Try to publish evergreen content that will last a long time. And remember, content marketing is the act of creating, publishing, and distributing content with the express goal of attracting, engaging, and retaining customers. For it to work, your content should be useful, entertaining, or both.

The return from content marketing is not often as rapid from pay-per-click advertising, for example, but it may be a greater in the long term.

Connect on Social Media

Immediately after your online store goes live can also be a good time to connect on social media networks.

Rather than trying to be on every social media platform, pick a few that make sense for your audience — perhaps Facebook, Pinterest, and Instagram, as examples.

Use these platforms try to engage. Consider these tactics:

  • Join or create a group;
  • Ask genuine questions;
  • Like and follow good content creators;
  • Share interesting content;
  • Respond to messages or comments;
  • Post entertaining and shareable images or videos.

Experiment with Marketing

Ecommerce marketing can often resemble the scientific method: experimenting with ads and offers, measuring results, analyzing those results, and then making changes to optimize your campaign. You will repeat this process over and over again as you try to generate more profit for your online store.

Start this process almost immediately after you launch your business.
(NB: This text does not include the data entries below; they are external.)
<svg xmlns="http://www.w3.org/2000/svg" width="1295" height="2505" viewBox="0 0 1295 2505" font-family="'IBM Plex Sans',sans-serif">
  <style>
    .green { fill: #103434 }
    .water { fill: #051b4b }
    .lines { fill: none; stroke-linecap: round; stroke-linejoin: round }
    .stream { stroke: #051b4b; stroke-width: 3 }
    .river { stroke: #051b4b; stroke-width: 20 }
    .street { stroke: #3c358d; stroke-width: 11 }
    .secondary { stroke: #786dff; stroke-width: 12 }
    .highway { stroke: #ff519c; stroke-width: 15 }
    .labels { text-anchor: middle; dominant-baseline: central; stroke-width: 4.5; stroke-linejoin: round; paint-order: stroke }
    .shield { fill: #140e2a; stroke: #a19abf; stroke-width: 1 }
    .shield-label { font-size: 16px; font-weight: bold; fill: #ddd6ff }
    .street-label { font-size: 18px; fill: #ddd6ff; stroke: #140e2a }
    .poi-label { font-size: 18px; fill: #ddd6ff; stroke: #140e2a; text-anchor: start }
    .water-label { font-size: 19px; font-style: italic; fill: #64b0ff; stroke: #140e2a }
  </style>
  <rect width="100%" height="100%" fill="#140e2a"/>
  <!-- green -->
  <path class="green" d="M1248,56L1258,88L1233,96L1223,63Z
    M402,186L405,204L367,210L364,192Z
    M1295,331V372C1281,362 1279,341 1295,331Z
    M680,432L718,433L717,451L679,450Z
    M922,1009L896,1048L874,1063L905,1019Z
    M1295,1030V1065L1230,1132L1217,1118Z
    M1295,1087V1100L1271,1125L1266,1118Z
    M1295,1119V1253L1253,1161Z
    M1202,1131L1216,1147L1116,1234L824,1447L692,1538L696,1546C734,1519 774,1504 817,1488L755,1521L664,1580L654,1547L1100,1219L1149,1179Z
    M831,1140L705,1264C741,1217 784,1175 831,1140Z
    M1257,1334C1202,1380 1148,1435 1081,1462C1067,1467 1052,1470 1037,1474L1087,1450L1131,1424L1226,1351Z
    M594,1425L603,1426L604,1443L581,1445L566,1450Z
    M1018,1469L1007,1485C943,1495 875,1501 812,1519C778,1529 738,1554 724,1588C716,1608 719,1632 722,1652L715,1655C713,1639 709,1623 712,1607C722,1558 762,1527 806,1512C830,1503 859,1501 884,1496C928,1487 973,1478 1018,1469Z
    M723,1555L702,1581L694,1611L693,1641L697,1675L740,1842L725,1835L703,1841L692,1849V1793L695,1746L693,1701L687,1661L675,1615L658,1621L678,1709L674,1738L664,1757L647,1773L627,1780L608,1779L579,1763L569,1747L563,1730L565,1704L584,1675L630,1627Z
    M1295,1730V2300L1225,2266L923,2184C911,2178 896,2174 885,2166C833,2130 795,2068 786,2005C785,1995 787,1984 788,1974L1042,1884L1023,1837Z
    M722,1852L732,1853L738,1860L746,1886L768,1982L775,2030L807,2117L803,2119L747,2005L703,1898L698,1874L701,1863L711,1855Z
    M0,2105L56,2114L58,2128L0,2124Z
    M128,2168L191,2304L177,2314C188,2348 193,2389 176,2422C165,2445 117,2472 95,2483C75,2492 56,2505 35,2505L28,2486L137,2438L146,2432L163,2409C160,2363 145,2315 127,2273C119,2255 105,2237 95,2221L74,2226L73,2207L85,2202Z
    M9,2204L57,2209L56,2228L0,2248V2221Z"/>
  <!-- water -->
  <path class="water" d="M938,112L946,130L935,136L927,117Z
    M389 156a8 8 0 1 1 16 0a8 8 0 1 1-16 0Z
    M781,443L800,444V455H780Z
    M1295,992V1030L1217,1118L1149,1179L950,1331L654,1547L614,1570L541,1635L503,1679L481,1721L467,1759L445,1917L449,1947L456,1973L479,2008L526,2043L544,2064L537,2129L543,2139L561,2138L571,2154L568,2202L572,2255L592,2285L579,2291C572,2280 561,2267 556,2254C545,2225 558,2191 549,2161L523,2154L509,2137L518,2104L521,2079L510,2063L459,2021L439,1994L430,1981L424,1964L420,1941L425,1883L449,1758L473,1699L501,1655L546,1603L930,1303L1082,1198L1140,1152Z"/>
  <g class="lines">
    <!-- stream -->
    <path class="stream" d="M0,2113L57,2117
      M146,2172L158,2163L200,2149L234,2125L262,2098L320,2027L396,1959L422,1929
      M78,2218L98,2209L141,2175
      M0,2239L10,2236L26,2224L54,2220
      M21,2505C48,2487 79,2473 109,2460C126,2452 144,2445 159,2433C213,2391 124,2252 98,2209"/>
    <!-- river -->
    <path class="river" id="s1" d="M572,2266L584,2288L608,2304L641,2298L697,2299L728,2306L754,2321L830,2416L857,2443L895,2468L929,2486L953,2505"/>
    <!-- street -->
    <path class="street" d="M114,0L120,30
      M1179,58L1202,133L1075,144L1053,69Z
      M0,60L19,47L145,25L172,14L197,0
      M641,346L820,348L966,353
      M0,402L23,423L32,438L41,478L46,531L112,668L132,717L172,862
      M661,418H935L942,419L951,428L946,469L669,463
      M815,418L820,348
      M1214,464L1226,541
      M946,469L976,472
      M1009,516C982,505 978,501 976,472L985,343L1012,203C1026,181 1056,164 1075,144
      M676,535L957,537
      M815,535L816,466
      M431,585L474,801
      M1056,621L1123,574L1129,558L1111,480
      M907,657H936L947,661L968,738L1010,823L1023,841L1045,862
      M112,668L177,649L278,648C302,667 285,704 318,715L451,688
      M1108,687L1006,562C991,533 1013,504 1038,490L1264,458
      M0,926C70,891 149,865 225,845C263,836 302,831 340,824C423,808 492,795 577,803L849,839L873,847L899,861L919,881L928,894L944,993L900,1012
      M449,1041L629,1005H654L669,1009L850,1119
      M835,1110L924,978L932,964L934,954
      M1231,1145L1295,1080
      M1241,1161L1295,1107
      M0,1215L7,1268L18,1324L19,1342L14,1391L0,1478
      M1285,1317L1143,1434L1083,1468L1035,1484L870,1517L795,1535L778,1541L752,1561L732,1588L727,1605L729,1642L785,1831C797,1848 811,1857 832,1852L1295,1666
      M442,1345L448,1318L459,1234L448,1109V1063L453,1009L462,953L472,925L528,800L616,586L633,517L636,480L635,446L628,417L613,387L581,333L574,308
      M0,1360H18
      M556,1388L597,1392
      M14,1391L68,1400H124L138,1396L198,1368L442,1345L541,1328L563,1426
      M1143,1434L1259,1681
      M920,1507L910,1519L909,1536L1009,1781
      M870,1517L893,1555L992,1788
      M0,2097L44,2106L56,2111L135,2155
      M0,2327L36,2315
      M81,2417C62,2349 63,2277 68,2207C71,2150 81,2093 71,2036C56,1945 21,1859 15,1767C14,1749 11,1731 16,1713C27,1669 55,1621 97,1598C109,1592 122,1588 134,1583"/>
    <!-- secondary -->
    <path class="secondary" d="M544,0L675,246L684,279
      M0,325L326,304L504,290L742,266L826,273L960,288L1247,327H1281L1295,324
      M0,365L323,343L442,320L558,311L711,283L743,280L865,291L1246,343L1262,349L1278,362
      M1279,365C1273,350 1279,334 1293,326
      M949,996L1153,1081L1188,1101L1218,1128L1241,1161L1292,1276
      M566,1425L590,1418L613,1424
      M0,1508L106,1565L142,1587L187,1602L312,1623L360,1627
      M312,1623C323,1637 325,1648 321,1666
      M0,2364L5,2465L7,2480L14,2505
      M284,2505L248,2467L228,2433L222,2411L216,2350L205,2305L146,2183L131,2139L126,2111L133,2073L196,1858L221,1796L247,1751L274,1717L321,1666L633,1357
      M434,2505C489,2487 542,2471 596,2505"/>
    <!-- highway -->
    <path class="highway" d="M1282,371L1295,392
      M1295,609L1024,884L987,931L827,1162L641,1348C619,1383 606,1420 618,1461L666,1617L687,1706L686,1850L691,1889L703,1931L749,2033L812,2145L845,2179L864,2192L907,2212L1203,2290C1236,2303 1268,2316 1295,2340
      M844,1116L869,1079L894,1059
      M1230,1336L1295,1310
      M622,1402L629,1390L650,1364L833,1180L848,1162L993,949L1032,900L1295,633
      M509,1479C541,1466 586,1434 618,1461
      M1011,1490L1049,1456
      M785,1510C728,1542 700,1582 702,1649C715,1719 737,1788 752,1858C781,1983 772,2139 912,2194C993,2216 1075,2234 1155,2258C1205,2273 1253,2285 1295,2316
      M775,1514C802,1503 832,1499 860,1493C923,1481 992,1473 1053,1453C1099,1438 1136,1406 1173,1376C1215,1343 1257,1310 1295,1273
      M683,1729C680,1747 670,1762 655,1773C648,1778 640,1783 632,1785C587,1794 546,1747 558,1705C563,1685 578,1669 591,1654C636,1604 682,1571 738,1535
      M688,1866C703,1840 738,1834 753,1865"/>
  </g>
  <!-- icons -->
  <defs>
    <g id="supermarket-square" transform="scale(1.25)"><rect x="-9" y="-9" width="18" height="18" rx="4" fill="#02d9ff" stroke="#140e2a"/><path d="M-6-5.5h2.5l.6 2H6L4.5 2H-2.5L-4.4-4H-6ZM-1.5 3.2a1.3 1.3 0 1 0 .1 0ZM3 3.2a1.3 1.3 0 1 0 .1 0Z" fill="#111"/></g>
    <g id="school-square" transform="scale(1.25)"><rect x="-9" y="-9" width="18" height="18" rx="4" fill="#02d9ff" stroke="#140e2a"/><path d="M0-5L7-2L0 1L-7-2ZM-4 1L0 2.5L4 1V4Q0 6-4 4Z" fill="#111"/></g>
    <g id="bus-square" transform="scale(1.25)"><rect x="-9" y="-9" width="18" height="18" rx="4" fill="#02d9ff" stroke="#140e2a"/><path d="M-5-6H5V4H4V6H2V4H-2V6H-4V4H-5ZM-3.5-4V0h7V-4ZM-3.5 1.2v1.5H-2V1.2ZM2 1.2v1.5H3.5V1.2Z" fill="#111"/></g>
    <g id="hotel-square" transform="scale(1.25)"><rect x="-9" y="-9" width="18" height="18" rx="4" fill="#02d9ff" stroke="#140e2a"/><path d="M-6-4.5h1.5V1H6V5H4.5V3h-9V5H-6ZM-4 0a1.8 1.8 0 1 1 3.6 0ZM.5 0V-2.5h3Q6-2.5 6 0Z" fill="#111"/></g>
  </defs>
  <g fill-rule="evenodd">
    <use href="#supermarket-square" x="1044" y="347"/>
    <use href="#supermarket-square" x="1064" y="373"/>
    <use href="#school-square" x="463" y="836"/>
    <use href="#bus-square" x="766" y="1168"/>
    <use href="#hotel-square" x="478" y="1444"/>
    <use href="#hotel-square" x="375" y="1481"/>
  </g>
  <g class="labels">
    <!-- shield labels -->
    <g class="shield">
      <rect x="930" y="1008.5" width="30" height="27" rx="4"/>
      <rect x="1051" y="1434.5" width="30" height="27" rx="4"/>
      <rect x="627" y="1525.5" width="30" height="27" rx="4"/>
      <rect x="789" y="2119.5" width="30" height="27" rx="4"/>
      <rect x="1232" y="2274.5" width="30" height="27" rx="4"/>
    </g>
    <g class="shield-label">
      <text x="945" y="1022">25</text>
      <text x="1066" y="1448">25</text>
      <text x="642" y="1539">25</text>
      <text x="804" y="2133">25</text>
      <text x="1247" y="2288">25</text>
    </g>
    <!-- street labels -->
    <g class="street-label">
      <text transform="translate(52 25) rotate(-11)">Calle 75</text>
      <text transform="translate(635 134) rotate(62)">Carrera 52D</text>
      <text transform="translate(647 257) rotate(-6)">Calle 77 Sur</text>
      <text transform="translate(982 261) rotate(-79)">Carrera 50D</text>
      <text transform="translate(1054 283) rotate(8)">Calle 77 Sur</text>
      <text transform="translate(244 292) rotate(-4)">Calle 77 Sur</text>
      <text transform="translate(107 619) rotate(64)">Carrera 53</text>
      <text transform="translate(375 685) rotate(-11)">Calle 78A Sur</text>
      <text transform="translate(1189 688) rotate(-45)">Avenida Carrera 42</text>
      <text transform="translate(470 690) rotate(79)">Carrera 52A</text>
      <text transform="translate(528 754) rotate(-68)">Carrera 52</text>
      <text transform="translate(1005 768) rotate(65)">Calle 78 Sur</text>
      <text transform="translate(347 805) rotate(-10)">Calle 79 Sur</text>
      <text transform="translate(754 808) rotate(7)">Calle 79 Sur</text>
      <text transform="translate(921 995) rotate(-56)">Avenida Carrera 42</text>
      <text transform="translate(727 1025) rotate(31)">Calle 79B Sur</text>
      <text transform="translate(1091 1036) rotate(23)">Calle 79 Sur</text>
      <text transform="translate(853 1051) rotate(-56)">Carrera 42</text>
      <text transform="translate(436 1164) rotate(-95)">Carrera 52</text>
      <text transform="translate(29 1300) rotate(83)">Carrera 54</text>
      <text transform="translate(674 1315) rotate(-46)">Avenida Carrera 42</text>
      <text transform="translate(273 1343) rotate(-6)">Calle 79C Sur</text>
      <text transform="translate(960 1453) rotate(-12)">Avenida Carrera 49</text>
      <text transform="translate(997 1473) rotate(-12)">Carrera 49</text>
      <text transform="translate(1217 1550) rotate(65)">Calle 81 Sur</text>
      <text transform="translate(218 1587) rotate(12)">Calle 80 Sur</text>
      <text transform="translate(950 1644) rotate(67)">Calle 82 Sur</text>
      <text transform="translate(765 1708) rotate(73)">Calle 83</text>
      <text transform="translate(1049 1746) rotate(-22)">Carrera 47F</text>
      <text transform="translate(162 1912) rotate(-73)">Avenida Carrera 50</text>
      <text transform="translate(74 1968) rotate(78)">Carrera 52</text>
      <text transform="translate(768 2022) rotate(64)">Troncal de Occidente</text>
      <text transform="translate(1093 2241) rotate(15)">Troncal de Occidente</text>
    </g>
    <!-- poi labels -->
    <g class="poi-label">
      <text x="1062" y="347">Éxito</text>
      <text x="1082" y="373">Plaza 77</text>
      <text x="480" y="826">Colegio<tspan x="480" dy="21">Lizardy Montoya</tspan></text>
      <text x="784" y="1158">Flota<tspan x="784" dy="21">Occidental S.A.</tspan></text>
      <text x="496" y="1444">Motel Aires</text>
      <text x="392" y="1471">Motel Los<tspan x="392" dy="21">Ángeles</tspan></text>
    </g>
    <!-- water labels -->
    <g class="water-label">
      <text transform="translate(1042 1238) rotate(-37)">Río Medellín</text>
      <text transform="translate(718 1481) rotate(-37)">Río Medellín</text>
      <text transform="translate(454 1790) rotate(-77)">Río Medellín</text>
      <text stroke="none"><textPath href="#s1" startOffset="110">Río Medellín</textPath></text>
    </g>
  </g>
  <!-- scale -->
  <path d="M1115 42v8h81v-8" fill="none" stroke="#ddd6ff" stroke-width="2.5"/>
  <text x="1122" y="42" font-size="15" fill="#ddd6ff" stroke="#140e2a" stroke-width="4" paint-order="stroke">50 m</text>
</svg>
For example, you might experiment with a Facebook shop or buy buttons on Pinterest. You might begin testing pay-per-click ads on Google or Bing. You might even test shared direct mail or other traditional marketing.

Focus Your Efforts

Finally, just after your store launches, remember to focus your efforts. Do a few things really well. Remember what Bruce Lee said, ”I fear not the man who has practiced 10,000 kicks once, but I fear the man who has practiced one kick 10,000 times.”